Under our Code, when an answer contains new matter constituting a defense by way of avoidance, the court may in its discretion, on defendant's application, direct the plaintiff to reply to the new matter. (Code Civ. Proc. § 516.) In this case the bar of the statute is pleaded in two counts. From these it appears that defendant is a foreign corporation, created and existing under the laws of the State of New Jersey; that the cause of action, if any, arose there; that when the cause of action accrued plaintiff was not a resident of the State of New York, and that by the statute of New Jersey the time within which such an action must be brought is fixed at two years. The affidavit upon which the motion to compel a reply is based states that this action was commenced on October 25, 1909. While the exercise of a power resting in discretion must be determined by the circumstances of each case, as a general rule when the new matter set forth in a plea in bar is of such a character that if true it will constitute a complete defense to the action unless in some manner it is avoided, it will simplify the issue and prevent surprise at the trial if a reply is ordered showing the grounds of such avoidance. ( Seaton v. Garrison, 116 App. Div. 301; Mercantile Nat. Bank v. Corn Exchange Bank, 73 Hun, 78; Toplitz v. Garrigues, 71 App. Div. 37.) The period of time fixed by the Statute of Limitations of New Jersey, as well as the former and perhaps the present residence of the plaintiff, may be material issuable facts upon the question of the sufficiency of the plea in bar, and there are various grounds upon which it may be claimed that the operation of the statute was suspended and its effect avoided. Under such circumstances we think that a reply should have been ordered.
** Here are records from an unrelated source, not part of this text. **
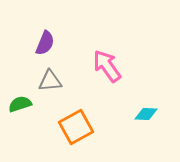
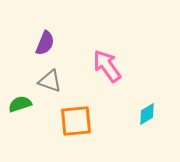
gray triangle: rotated 25 degrees clockwise
cyan diamond: moved 1 px right; rotated 35 degrees counterclockwise
orange square: moved 6 px up; rotated 24 degrees clockwise
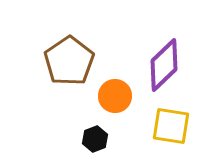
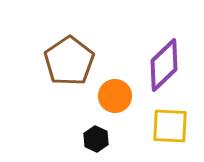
yellow square: moved 1 px left; rotated 6 degrees counterclockwise
black hexagon: moved 1 px right; rotated 15 degrees counterclockwise
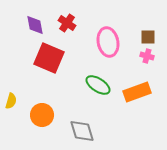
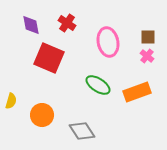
purple diamond: moved 4 px left
pink cross: rotated 24 degrees clockwise
gray diamond: rotated 16 degrees counterclockwise
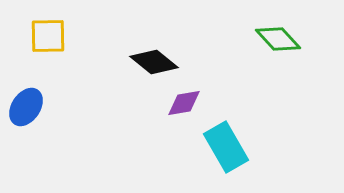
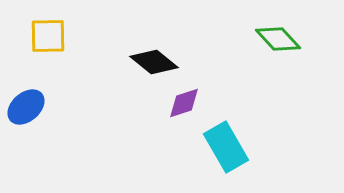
purple diamond: rotated 9 degrees counterclockwise
blue ellipse: rotated 15 degrees clockwise
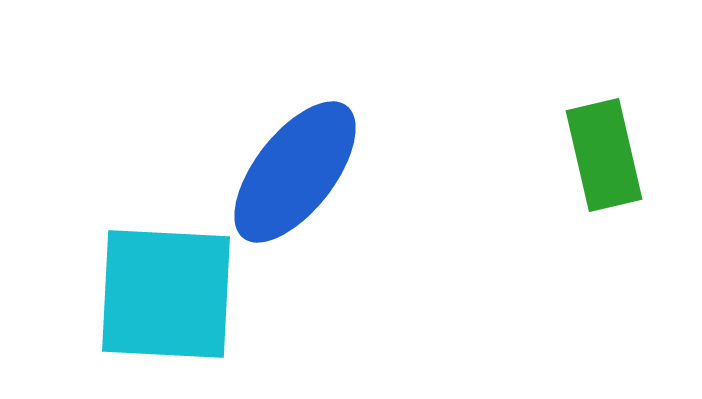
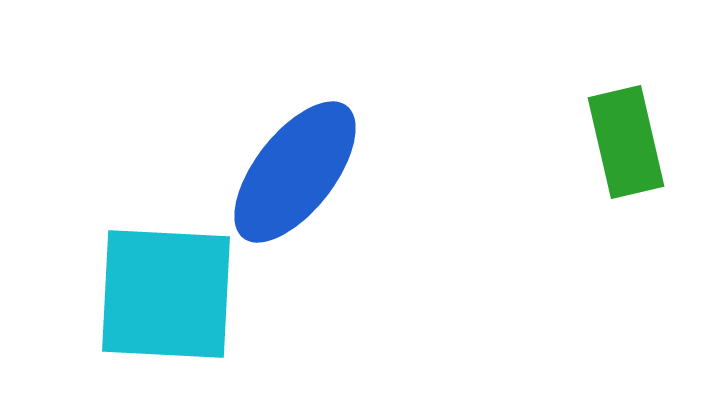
green rectangle: moved 22 px right, 13 px up
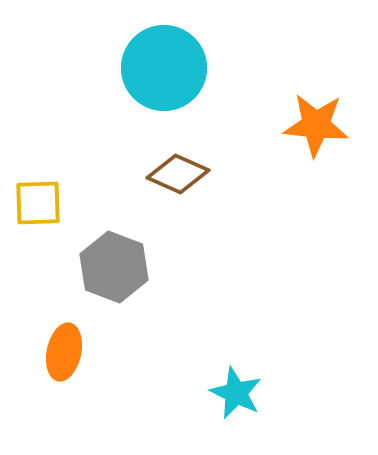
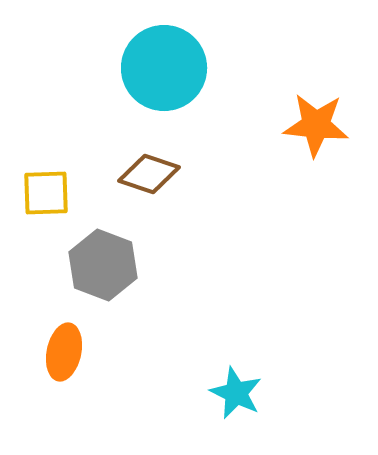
brown diamond: moved 29 px left; rotated 6 degrees counterclockwise
yellow square: moved 8 px right, 10 px up
gray hexagon: moved 11 px left, 2 px up
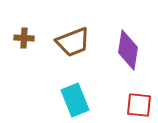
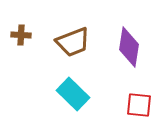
brown cross: moved 3 px left, 3 px up
purple diamond: moved 1 px right, 3 px up
cyan rectangle: moved 2 px left, 6 px up; rotated 24 degrees counterclockwise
The decisions are not entirely uniform, but in the majority of cases, under somewhat similar circumstances, a timely motion to compel plaintiff to reply has been granted. ( Hubbell v. Fowler, 1 Abb. Pr. [N.S.] 1; Cavanagh v. Oceanic Steamship Co., 30 N.Y. St. Repr. 532; Williams v. Kilpatrick, 21 Abb. N.C. 61; Schwan v. Mutual Trust Fund Life Association, 9 Civ. Proc. Rep. 82.)

The order appealed from should be reversed, with ten dollars costs and disbursements, and the motion to compel a reply granted, with ten dollars costs.

JENKS, THOMAS, RICH and CARR, JJ., concurred.

Order reversed, with ten dollars costs and disbursements, and motion granted, with ten dollars costs.